10 Şub 2017

New Law On Pledges Over Movable Assets In Commercial Transactions

In an effort to improve collateralisation options and facilitate the access of small and medium-sized businesses to financing, Parliament recently adopted a new law introducing significant changes to pledges over movable assets. The Law on Pledges Over Movable Assets in Commercial Transactions was published on October 28 2016 and entered into force on January 1 2017, revoking the former regime under the Law on Commercial Enterprise Pledges.


Under the previous law, the scope of a pledge agreement principally covered all movables within the commercial enterprise. Conversely, although it is still possible to pledge an entire commercial enterprise, the new law allows establishing a pledge over any of the movable assets listed therein, such as:

  • inventory;
  • machinery;
  • equipment;
  • IP rights;
  • agricultural products;
  • livestock;
  • raw materials;
  • licence plates; and
  • train wagons.

However, if the value of movable assets is sufficient to satisfy the underlying debt, the new law prohibits establishing a pledge over the entire commercial enterprise. Aside from the existing movables, the new law also allows the establishment of a pledge over prospective movables, the proceeds of these prospective movables and future receivables.

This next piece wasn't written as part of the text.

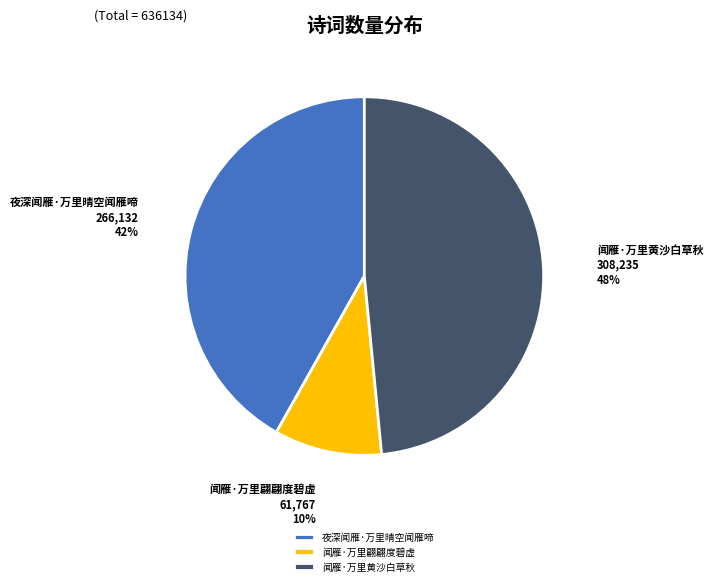

The 闻雁·万里翩翩度碧虚 slice represents 22% of the pie. True or false?

False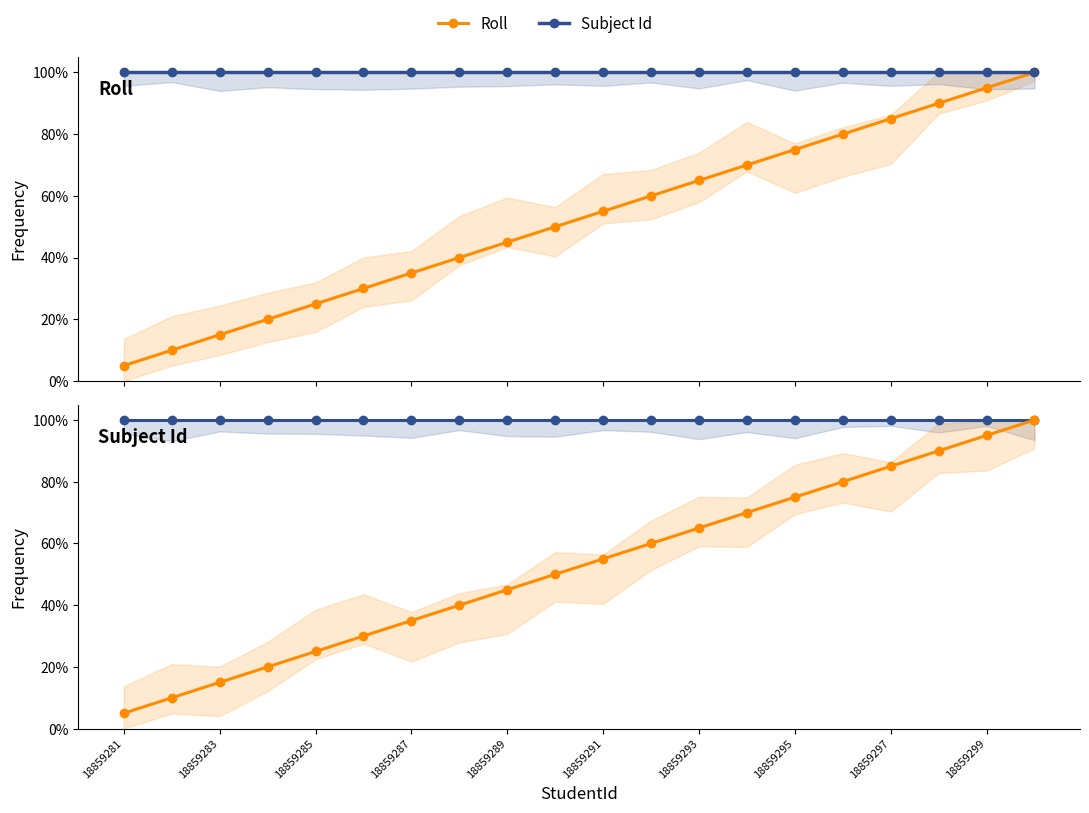

Count the number of data series in this chart.

2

Parties to pledge agreement

The new law expands the scope of who can be party to a pledge agreement. Turkish banks, financial leasing and factoring companies and public institutions authorised for lending activities are entitled to enter into a pledge agreement with merchants, tradesmen, farmers, manufacturer unions, self- employed individuals and legal entities. More importantly, and unlike the previous law, the new law allows for 'merchants' (defined as individuals and legal entities that carry out commercial operations) and tradesmen to enter into a pledge agreement.

Perfection of pledge

The method of perfecting a pledge over movable assets is one of the most significant changes that will encourage financing transactions. Aside from a commercial enterprise pledge and other movables which had to be recorded in special registries, under the previous law the perfection of a pledge over movables required a transfer of possession to the pledgee. Thus, the movable asset pledge was a less popular collateralisation option. Under the new law, it will be sufficient for the perfection of the pledge to record the pledge in the Movable Assets Registry without transferring the asset to the pledgee, and the pledge will then be enforceable against third parties. The registry will be responsible for keeping a publicly available record of pledges over movable assets, except for those with their own registries (eg, vehicles and trademarks).

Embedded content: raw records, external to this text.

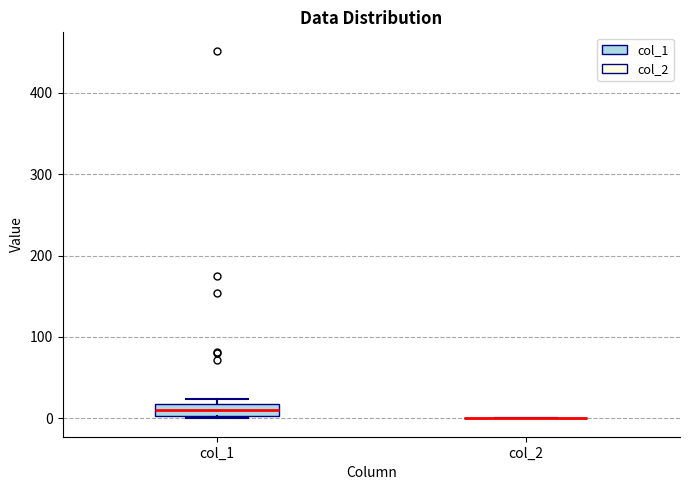

Reading left to right, read every box against the y-axis: the position of its median line, the range the box covers, and the ends of its whiskers. The values are not printed on the chart, so give them approximately, as read against the axis.

col_1: median 10, box 0 to 20, whiskers 0 to 20 (just above the box's upper edge)
col_2: box collapsed to a line at 0, whiskers 0 to 0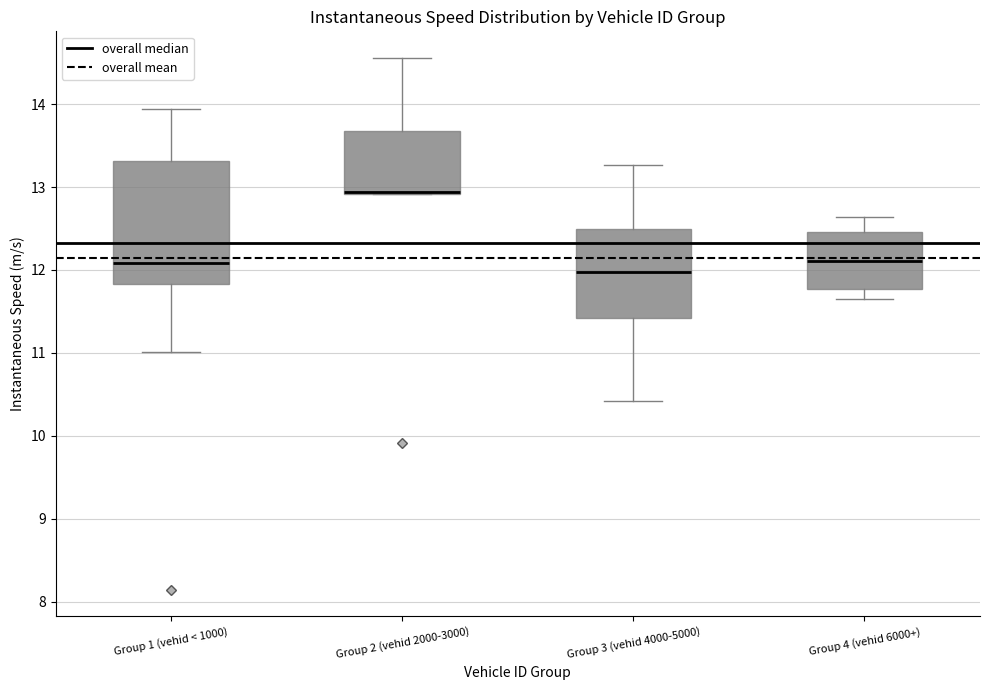

Reading left to right, transcribe this box plot: for each box, give where its median line is, the range the box spans, and where its two whiskers end, as read against the y-axis. The values are not printed on the chart, so give them approximately, as read against the axis.

Group 1 (vehid < 1000): median 12.1, box 11.8 to 13.3, whiskers 11.0 to 13.9
Group 2 (vehid 2000-3000): median 12.9 (drawn on the box's lower edge), box 12.9 to 13.7, whiskers 12.9 to 14.6
Group 3 (vehid 4000-5000): median 12.0, box 11.4 to 12.5, whiskers 10.4 to 13.3
Group 4 (vehid 6000+): median 12.1, box 11.8 to 12.5, whiskers 11.6 to 12.6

The parties to a pledge agreement must execute the agreement in writing (before the registry or with signatures approved by a notary) or in electronic form (with secure electronic signatures) and register the agreement before the registry. Transactions carried out before the registry will be exempt from taxes or other charges.

Rights and obligations of parties

Under the new law, the parties to a pledge agreement can request valuation of the movable asset before the registration of the pledge, but this valuation is mandatory following the occurrence of an event of default.

The possessor of the pledged asset must take the necessary measures to preserve its value. If the possessor takes any action that would decrease the asset's value, the creditor can ask the courts to prohibit such action. The court may authorise the creditor to take the necessary actions that will preserve the value of the movable, or the creditor may directly take these actions without authorisation if it is a matter of urgency. If the pledged asset or the underlying debt is transferred, the new law requires the pledgor to notify the registry.

In the event of a default, as an exception to lex commissoria preventing the transfer of ownership of the movable asset, the new law allows the first-degree pledgee to demand the transfer of ownership of the pledged asset from the execution offices. However, if the value of the pledged asset is higher than the underlying debt, the first-degree pledgee and the pledgor will be liable against the pledgees at subsequent ranks for the surplus between the underlying debt and the value of the movable. Further, the pledgee can also transfer its receivables to an asset management company with the same ranking as the transferring pledgee. As for the movable assets not transferred to the pledgee, if the pledgor defaults on the underlying debt, the pledgee can use licensing or leasing rights over the movable asset.

Further, if the pledgor satisfies the secured obligation, the new law requires the pledgee to apply to the registry within three business days to deregister the pledge. If the pledgee does not comply with this requirement, it will be subject to an administrative fine equal to 10% of the secured obligation.


The new law is expected to facilitate the access of companies to financing by introducing easier procedures for establishing a pledge over movable assets, such as through registration instead of transferring possession.

The new law is not applicable to established pledges and lawsuits commenced before it entered into force on January 1 2017.

This article aims to endow the reader with a general outline about its subject matter. Each individual case should be evaluated according to its circumstances.